After Hutch had holstered his gun, they hauled Armstrong to his feet. While his partner kept a tight hold, Starsky packed up the weapon and bi-pod. Hoisting the case to his shoulder, he took Armstrong’s other arm and they began the long walk to the parking lot.

“You gotta let me go, Starsky.” Armstrong’s voice was controlled but strained. “Either that or snuff me right now. I’ll never live to stand trial. I know too much. About too many people.”

Starsky was unmoved. “Should have thought about that before you started selling your talents.”

“You do the same thing,” Armstrong accused. “You get paid for the people you kill! I’ve read your files. Once a shooter, Starsky, always a shooter!”

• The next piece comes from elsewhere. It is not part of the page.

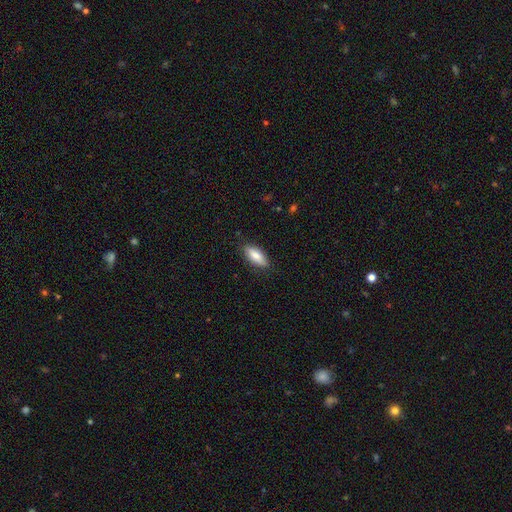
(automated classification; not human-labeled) Morphology: type=smooth (82%); roundness=in between (72%); merging=none (84%).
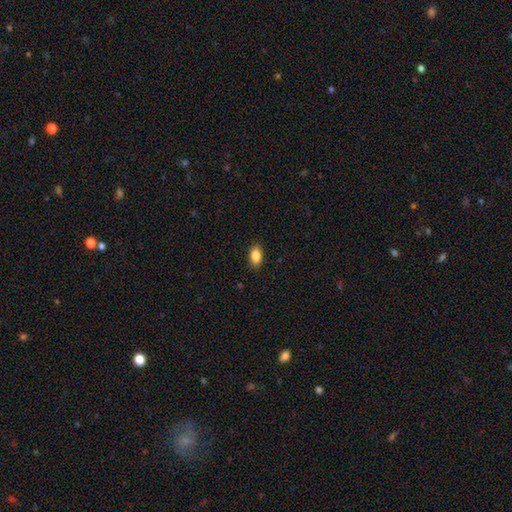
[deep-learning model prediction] This appears to be a smooth galaxy with no disk features (87%) that is in between round and cigar-shaped (90%). Merging: none (88%).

“Bad guys, Armstrong,” Hutch said. “Only bad guys. People like you.”

“What a crock o’ shit!” Armstrong stared at Hutch, then Starsky. “You both take lives when you have to. You’re the same as me.”

Starsky caught Hutch’s eye and shared understanding. “Think what you want, T.T. I prefer my job, and my partner, over anything you’ve got.”

“Always figured you were soft, Starsky.” Armstrong’s tone was a blatant put-down. “You’d never make it in my line of work.”

“Thankfully.” Hutch’s word was spoken so quietly, Starsky didn’t know if Armstrong had heard. More importantly, he didn’t care - he knew Hutch had forgiven him.

In the parking lot, two sheriff’s department cars were waiting next to a small helicopter. The Mustang was still beside the now-occupied entrance shack.

“Where’s your vehicle, Armstrong?” Hutch asked.

“That’s for me to know and you to find out, Hutchinson,” Armstrong snarled.

“He probably came in from one of the other entrances, Hutch,” Starsky said. “The Sheriff’s Department can look for it.”

As Starsky and Hutch, with Armstrong between them, approached, four deputies got out of the two cars. “I see you got him, Detective,” one of the officers said to Hutch.

“Yes indeed.” Hutch cocked his head at Starsky. “This is my partner, Detective Starsky.”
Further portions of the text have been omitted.